Action item:
Find every line in the data that contains the string "greater", matching case exactly, and copy each of those lines.

Dataset content Start Marker

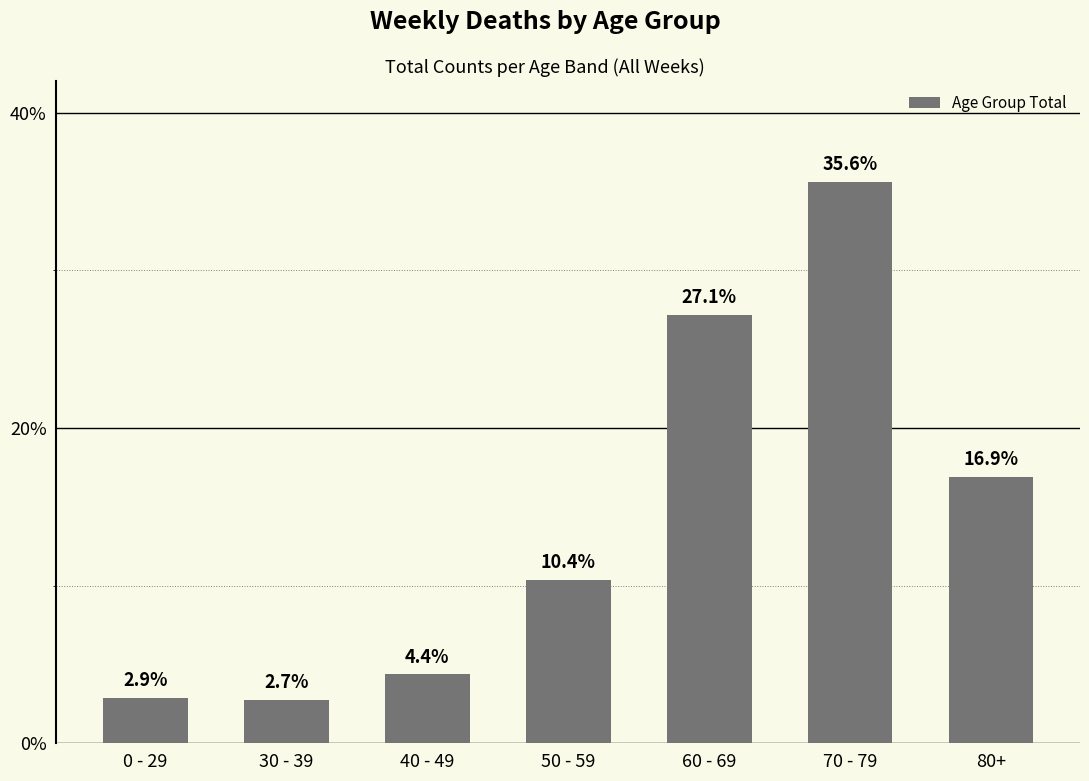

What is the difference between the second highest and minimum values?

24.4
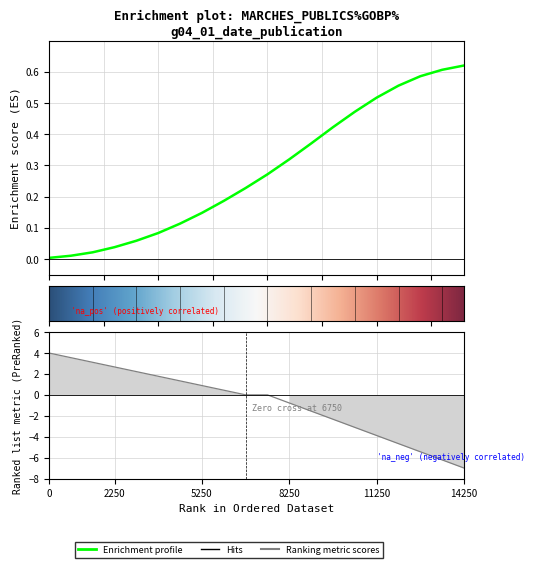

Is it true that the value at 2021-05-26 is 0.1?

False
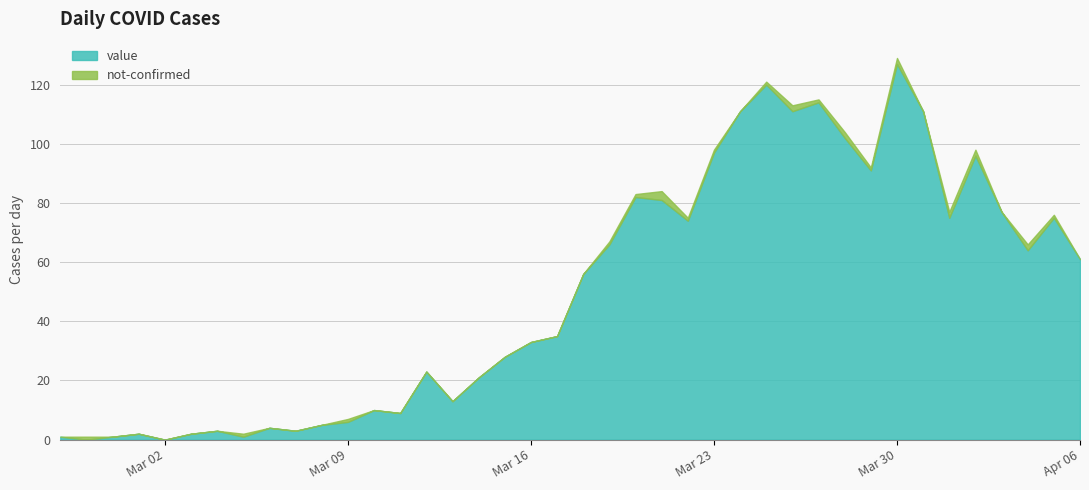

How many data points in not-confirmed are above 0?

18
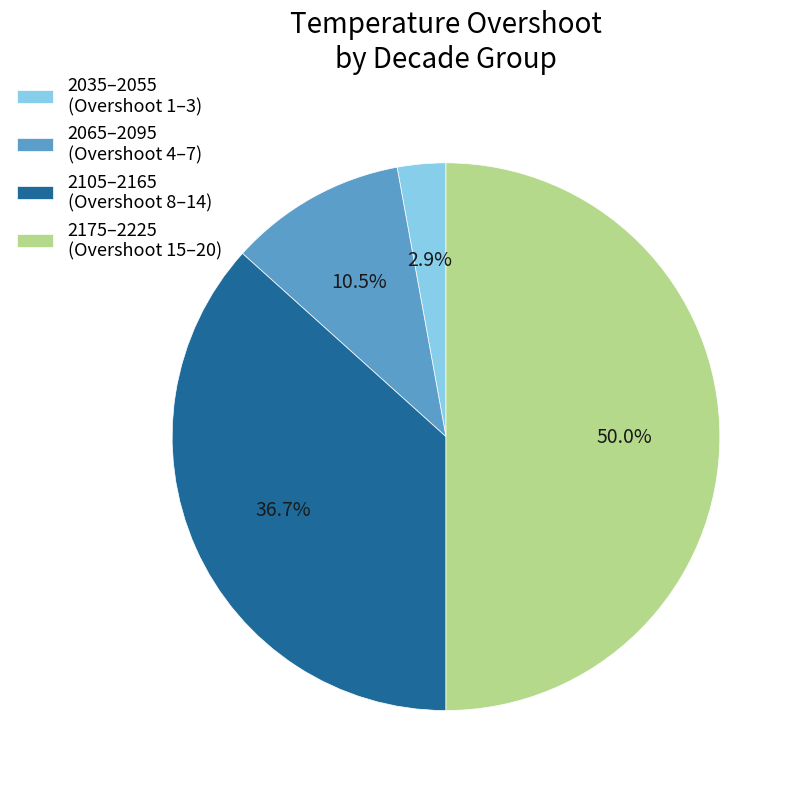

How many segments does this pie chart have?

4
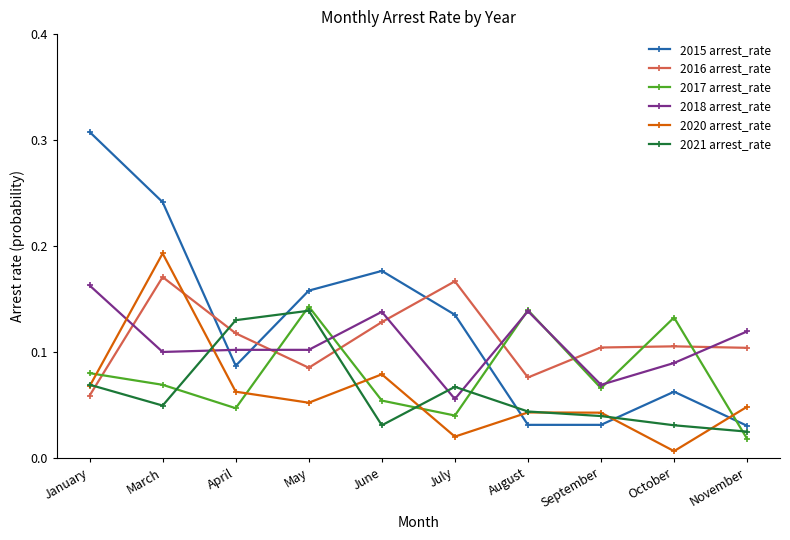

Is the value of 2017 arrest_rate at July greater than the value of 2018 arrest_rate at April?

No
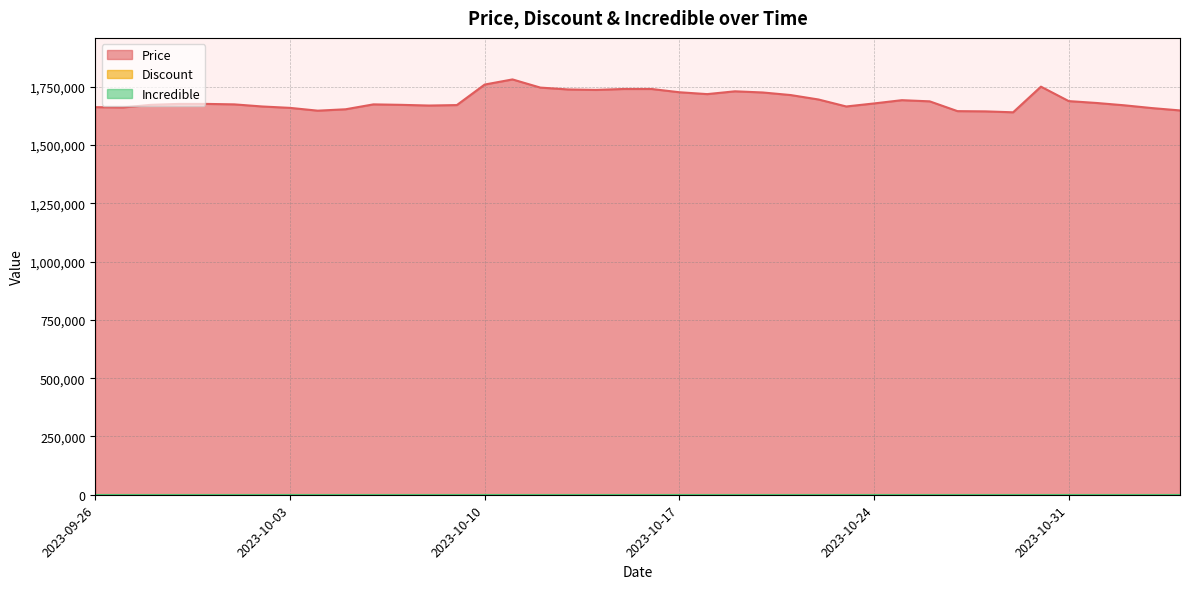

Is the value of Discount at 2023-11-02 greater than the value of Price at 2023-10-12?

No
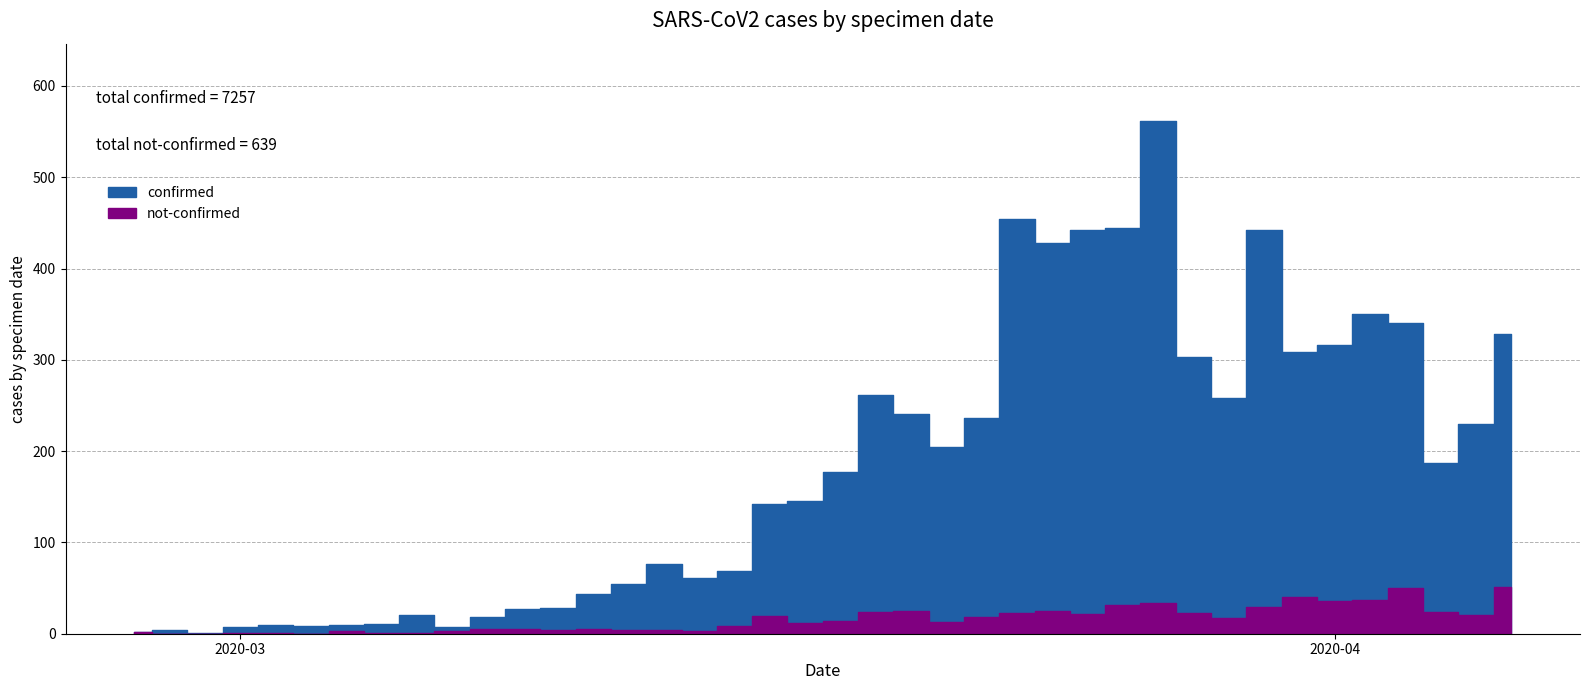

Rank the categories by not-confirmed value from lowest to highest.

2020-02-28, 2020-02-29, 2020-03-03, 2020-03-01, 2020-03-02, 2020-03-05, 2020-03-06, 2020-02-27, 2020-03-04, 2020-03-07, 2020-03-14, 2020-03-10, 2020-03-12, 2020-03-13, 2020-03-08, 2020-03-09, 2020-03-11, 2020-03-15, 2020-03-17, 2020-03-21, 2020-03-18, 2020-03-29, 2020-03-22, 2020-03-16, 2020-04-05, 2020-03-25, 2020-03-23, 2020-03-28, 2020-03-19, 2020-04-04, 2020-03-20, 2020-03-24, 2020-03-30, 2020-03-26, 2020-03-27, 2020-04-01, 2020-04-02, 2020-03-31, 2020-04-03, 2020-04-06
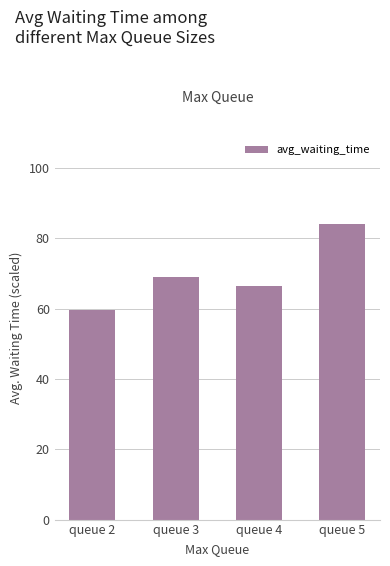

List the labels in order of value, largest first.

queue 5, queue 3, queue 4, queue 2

Dataset content End Marker

Answer area:
Is the value of 2017 arrest_rate at July greater than the value of 2018 arrest_rate at April?
Is the value of Discount at 2023-11-02 greater than the value of Price at 2023-10-12?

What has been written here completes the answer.